A stunning 91% of Taste Tomorrow respondents claim to read, at least occasionally, package information and base their purchase decision on it. However, finding the healthier options among the overwhelming number of products on shelves is not always an easy task and nutritional fact panels do not always help to navigate around the complexity of information. (1) For this reason, in the past years, with the aim of helping consumers in their effort to improve their diets, several Front-of-Pack schemes (FOP) have been created worldwide.
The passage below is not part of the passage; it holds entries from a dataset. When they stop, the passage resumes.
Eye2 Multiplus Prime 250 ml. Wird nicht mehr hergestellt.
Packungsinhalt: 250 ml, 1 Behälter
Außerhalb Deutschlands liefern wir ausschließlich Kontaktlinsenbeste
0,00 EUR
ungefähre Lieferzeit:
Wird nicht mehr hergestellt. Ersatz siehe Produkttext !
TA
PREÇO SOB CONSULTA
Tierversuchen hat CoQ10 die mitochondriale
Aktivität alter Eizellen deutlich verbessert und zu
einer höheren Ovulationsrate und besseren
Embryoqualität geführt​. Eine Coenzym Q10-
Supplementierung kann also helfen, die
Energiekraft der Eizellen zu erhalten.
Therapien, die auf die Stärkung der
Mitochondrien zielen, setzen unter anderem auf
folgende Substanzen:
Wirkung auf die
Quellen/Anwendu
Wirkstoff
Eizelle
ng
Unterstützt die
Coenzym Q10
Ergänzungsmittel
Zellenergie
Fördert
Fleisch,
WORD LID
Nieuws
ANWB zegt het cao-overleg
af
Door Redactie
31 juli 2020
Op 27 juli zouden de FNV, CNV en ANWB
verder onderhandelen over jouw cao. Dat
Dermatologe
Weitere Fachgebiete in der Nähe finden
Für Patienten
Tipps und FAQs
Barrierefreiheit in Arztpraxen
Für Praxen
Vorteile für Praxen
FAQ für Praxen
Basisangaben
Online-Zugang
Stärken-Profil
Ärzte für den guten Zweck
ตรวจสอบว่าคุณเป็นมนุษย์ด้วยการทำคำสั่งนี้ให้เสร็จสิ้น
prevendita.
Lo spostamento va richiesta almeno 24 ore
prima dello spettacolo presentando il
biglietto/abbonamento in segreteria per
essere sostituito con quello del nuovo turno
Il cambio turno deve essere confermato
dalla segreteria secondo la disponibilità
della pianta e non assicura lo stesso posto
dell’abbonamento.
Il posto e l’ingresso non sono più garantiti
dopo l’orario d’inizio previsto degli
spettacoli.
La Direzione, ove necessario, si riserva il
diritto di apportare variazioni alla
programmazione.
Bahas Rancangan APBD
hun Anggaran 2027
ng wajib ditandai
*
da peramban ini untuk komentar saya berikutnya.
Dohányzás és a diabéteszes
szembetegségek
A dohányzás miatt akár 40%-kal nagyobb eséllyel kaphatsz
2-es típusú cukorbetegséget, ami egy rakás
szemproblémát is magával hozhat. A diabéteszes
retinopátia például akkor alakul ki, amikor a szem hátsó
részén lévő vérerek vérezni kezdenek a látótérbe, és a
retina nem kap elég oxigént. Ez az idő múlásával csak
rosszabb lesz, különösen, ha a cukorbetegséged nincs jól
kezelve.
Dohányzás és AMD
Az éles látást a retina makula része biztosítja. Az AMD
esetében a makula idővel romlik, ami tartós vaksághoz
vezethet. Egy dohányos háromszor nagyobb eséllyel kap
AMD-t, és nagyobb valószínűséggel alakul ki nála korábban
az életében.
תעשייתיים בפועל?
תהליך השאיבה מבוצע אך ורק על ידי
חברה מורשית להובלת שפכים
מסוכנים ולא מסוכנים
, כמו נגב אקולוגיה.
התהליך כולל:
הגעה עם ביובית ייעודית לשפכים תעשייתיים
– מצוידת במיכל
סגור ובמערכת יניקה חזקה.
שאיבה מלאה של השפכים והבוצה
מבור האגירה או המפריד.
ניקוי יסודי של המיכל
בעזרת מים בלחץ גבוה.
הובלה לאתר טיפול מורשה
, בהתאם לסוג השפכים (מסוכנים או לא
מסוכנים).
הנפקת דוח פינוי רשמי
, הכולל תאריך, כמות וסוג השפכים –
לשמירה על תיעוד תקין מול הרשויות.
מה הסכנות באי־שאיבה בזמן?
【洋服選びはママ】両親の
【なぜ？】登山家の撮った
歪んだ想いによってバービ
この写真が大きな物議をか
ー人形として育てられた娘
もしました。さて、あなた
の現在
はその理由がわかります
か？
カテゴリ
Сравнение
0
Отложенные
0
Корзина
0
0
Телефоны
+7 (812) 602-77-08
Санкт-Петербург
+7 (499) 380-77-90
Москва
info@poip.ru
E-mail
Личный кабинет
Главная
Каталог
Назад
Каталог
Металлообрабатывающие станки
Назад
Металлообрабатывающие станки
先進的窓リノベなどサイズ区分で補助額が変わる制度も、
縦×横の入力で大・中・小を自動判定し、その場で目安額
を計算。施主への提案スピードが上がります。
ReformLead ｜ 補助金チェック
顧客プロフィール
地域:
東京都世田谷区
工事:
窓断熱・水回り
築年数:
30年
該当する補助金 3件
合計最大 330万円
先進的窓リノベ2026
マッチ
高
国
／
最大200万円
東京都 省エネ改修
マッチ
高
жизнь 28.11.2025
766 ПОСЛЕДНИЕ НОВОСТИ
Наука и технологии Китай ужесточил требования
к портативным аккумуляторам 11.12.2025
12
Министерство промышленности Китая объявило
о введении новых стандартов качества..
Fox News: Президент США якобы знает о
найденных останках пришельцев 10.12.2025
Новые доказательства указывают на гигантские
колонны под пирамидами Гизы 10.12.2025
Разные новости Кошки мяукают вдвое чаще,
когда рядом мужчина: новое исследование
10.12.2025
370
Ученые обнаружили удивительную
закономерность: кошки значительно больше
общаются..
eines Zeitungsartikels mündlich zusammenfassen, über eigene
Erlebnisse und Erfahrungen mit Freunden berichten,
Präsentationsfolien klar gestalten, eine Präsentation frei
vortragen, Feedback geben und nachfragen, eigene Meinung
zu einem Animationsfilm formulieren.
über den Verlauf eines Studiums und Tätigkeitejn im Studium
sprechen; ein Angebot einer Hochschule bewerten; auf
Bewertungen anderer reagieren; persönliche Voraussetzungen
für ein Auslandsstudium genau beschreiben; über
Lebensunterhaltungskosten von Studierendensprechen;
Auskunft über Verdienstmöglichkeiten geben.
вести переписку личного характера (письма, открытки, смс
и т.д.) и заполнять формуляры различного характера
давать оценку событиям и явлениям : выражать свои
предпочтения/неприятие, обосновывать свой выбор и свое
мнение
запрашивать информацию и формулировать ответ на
For example, the Keyhole symbol was introduced as a Front-of-Pack labelling scheme in Sweden as early as 1989 to identify nutritionally favorable options within certain product categories. Since then, many other schemes have been developed and implemented around the world. Today in about 40 countries food companies have adopted different FOP labels on a voluntary or mandatory basis. For example, the usage of Traffic Light in the UK, Nutriscore in France are highly recommended, while warning Labels in Chile are mandatory.
Nutrition & health claims and Front-of-Pack nutrition labels start to drive consumer purchasing behavior, as a result, became a criterion for the innovation pipeline for manufacturers. The policy objectives of FOP nutrition labelling are typically twofold: to provide additional information to consumers and help them make healthier choices; and to encourage the industry to reformulate products towards more nutritionally balanced options.
Front-of-Pack labels are mainly based on packaged food macronutrient content (carbohydrates, sugars, fats, fibers, proteins), salt content and overall energy value. By increasing the amount of “positive” ingredients such as wholegrains, seeds or fruits or decreasing the amount of ingredients such as sugar, fat or salt, food manufacturers can improve the nutritional profile of their products giving consumers a wider range of healthier options and helping them improve the quality of their diet.
More than ever before, consumers understand that the first wealth is health. Each bite, each snack, and each meal is an opportunity to improve people’s health and well-being. Every day, our products are used to feed hundreds of millions of people globally. Together we have an enormous potential to help people across the globe live a better life. We can help you satisfy this consumer demand and create products that support consumers’ holistic health needs.
(1) Malloy‐Weir, Leslie, and Marcia Cooper. "Health literacy, literacy, numeracy and nutrition label understanding and use: a scoping review of the literature." Journal of human nutrition and dietetics 30.3 (2017): 309-325.